*** Input data

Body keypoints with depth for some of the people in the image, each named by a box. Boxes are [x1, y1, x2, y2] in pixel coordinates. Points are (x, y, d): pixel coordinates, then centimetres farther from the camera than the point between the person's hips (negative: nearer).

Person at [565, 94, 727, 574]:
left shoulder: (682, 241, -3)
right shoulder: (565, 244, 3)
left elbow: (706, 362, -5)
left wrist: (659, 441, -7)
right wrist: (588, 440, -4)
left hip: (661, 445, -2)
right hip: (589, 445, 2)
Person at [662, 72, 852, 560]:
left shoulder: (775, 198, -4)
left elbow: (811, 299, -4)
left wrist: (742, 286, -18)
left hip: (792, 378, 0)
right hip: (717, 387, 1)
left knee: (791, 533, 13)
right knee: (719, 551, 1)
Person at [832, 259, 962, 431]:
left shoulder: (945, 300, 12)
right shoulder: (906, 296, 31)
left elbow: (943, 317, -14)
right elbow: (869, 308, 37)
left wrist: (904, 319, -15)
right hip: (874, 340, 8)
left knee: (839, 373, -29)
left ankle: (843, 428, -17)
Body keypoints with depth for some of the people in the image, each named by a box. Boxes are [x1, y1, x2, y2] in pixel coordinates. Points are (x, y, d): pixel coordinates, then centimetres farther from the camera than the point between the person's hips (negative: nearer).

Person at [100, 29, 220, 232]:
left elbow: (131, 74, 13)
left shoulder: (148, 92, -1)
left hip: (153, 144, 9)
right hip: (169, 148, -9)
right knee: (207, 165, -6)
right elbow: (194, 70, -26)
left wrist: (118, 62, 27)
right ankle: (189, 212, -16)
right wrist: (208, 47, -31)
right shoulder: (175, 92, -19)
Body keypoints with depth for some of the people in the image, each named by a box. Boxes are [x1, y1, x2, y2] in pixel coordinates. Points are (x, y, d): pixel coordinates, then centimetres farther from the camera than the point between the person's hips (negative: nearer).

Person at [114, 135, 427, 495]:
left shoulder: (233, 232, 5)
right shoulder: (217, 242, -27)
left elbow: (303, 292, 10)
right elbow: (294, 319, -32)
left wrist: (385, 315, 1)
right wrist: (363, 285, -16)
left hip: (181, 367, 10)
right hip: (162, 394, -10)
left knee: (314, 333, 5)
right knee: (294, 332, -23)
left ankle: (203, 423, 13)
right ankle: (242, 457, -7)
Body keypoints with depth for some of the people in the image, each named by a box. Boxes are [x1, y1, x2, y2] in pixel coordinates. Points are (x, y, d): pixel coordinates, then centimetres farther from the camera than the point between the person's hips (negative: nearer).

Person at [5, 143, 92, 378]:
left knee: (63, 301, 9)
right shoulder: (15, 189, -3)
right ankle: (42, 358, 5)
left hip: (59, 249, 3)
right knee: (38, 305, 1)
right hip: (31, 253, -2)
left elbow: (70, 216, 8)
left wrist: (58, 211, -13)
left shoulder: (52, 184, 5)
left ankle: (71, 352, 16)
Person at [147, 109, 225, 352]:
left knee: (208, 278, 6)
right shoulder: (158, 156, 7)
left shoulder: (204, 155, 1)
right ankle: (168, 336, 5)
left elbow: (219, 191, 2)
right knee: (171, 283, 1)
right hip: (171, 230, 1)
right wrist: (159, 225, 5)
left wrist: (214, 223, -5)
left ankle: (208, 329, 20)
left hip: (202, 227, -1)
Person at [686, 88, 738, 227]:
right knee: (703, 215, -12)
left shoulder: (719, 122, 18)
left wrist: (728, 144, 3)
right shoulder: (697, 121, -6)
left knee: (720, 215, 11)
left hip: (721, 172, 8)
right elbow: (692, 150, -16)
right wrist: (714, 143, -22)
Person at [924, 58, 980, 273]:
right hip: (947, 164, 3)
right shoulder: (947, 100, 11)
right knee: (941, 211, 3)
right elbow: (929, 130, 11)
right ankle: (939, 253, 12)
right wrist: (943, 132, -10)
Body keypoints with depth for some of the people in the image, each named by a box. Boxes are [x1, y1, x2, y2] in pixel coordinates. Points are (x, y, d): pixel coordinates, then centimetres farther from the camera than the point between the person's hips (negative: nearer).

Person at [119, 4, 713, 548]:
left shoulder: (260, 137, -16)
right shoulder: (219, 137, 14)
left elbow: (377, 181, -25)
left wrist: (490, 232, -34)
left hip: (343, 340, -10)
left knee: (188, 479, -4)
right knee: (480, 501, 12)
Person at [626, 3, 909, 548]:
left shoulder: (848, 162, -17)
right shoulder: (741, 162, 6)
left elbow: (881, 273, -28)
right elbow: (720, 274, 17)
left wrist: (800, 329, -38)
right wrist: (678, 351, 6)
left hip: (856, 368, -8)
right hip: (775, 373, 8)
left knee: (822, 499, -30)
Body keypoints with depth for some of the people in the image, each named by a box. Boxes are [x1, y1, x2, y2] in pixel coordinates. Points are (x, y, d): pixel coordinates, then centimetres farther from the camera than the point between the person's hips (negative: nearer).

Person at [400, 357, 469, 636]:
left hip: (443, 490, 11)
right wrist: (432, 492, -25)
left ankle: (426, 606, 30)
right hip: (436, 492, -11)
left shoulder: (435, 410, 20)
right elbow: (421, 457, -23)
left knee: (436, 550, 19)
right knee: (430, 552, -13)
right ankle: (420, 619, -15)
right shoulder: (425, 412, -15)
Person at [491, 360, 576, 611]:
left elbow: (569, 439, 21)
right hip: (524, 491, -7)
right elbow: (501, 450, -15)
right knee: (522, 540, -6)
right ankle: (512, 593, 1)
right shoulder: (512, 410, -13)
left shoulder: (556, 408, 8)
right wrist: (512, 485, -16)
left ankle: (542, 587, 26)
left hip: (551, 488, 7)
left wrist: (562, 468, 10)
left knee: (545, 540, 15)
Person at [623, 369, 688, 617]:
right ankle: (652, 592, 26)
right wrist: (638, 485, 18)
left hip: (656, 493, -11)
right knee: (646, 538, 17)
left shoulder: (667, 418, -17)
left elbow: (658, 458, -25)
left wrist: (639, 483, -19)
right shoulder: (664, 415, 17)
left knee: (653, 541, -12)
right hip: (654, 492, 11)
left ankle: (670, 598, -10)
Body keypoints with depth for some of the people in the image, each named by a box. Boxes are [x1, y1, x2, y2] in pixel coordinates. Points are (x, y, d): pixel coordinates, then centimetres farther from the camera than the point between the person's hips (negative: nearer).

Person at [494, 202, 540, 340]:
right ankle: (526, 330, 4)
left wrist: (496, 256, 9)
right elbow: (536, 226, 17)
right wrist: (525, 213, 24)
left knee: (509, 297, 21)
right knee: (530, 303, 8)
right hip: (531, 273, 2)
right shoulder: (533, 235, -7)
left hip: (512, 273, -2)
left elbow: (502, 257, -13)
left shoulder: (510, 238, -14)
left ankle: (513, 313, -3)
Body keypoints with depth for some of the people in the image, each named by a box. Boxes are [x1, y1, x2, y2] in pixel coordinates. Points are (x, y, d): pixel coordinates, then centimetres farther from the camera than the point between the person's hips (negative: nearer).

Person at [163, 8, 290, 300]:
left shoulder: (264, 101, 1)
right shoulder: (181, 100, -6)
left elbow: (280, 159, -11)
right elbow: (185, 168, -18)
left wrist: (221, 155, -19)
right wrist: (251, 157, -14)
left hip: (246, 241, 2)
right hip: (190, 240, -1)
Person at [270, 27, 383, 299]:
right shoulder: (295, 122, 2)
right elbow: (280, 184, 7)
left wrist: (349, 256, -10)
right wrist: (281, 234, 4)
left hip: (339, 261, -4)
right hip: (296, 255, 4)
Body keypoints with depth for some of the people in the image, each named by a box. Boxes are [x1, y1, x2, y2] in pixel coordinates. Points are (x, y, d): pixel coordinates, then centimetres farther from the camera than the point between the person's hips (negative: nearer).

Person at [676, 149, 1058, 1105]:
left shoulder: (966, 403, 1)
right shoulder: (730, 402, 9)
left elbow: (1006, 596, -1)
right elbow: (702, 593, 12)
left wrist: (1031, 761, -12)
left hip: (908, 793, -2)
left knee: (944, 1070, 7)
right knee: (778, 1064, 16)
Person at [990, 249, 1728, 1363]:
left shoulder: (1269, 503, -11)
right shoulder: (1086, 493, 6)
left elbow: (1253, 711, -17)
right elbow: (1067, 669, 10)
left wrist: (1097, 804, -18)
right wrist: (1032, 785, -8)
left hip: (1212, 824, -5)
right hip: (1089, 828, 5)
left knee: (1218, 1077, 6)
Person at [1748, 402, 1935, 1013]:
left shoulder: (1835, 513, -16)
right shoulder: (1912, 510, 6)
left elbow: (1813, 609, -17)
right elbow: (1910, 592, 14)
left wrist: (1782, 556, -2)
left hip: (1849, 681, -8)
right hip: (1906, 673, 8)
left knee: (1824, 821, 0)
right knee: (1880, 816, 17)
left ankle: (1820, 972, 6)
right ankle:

******

Assignment: Within the data above, the lines from the one with "left elbow: (943, 317, -14)" to the one with "right shoulder: (15, 189, -3)" must be repeated exactly; no other line belongs in the answer.

Exercise output:
left elbow: (943, 317, -14)
right elbow: (869, 308, 37)
left wrist: (904, 319, -15)
right hip: (874, 340, 8)
left knee: (839, 373, -29)
left ankle: (843, 428, -17)
Body keypoints with depth for some of the people in the image, each named by a box. Boxes are [x1, y1, x2, y2] in pixel coordinates. Points are (x, y, d): pixel coordinates, then centimetres farther from the camera than the point between the person's hips (negative: nearer).

Person at [100, 29, 220, 232]:
left elbow: (131, 74, 13)
left shoulder: (148, 92, -1)
left hip: (153, 144, 9)
right hip: (169, 148, -9)
right knee: (207, 165, -6)
right elbow: (194, 70, -26)
left wrist: (118, 62, 27)
right ankle: (189, 212, -16)
right wrist: (208, 47, -31)
right shoulder: (175, 92, -19)
Body keypoints with depth for some of the people in the image, each named by a box. Boxes are [x1, y1, x2, y2] in pixel coordinates. Points are (x, y, d): pixel coordinates, then centimetres farther from the camera than the point between the person's hips (negative: nearer).

Person at [114, 135, 427, 495]:
left shoulder: (233, 232, 5)
right shoulder: (217, 242, -27)
left elbow: (303, 292, 10)
right elbow: (294, 319, -32)
left wrist: (385, 315, 1)
right wrist: (363, 285, -16)
left hip: (181, 367, 10)
right hip: (162, 394, -10)
left knee: (314, 333, 5)
right knee: (294, 332, -23)
left ankle: (203, 423, 13)
right ankle: (242, 457, -7)
Body keypoints with depth for some of the people in the image, each named by a box. Boxes are [x1, y1, x2, y2] in pixel coordinates. Points are (x, y, d): pixel coordinates, then centimetres farther from the camera than the point between the person's hips (negative: nearer).

Person at [5, 143, 92, 378]:
left knee: (63, 301, 9)
right shoulder: (15, 189, -3)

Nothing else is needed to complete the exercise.